Within the temple snugly under the roof sat two small, solemn figures, earthen, for they were formed from the earth of the fields about the temple. These were the god himself and his lady. They wore robes of red and gilt paper, and the god had a scant, drooping moustache of real hair. Each year at the New Year Wang Lung’s father bought sheets of red paper and carefully cut and pasted new robes for the pair. And each year rain and snow beat in and the sun of summer shone in and spoiled their robes.
At this moment, however, the robes were still new, since the year was but well begun, and Wang Lung was proud of their spruce appearance. He took the basket from the woman’s arm and carefully he looked about under the pork for the sticks of incense he had bought. He was anxious lest they were broken and thus make an evil omen, but they were whole, and when he had found them he stuck them side by side in the ashes of other sticks of incense that were heaped before the gods, for the whole neighborhood worshipped these two small figures. Then fumbling for his flint and iron he caught, with a dried leaf for tinder, a flame to light the incense.

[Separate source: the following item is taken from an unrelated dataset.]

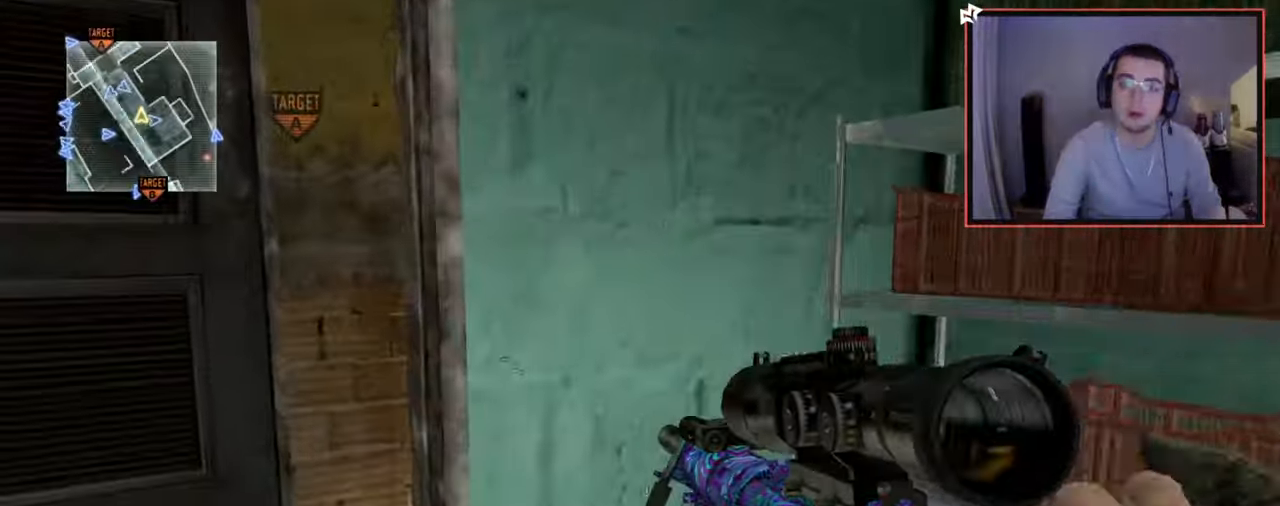
{"buttons": ["L3"], "left_stick": "up", "right_stick": "center", "events": [[50, "SQUARE", "up"], [317, "left_stick", "up"], [350, "L3", "down"], [350, "right_stick", "right"], [450, "right_stick", "center"]]}
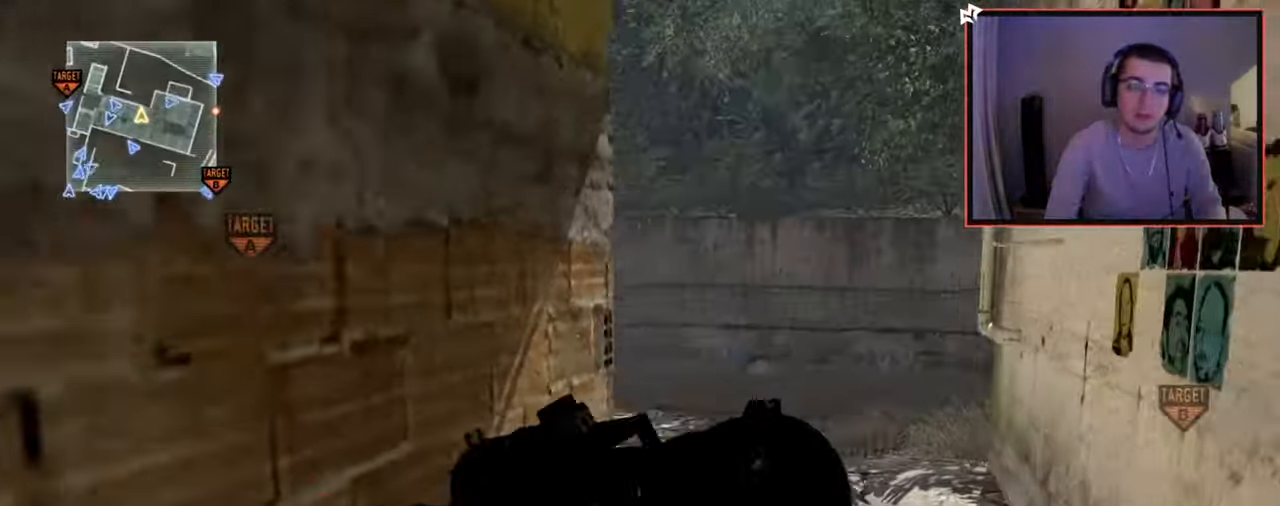
{"buttons": [], "left_stick": "up", "right_stick": "center", "events": [[33, "L3", "up"], [200, "right_stick", "left"], [383, "right_stick", "center"]]}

Together this man and this woman stood before the gods of their fields. The woman watched the ends of the incense redden and turn grey. When the ash grew heavy she leaned over and with her forefinger she pushed the head of ash away. Then as though fearful for what she had done, she looked quickly at Wang Lung, her eyes dumb. But there was something he liked in her movement. It was as though she felt that the incense belonged to them both; it was a moment of marriage. They stood there in complete silence, side by side, while the incense smouldered into ashes; and then because the sun was sinking, Wang Lung shouldered the box and they went home.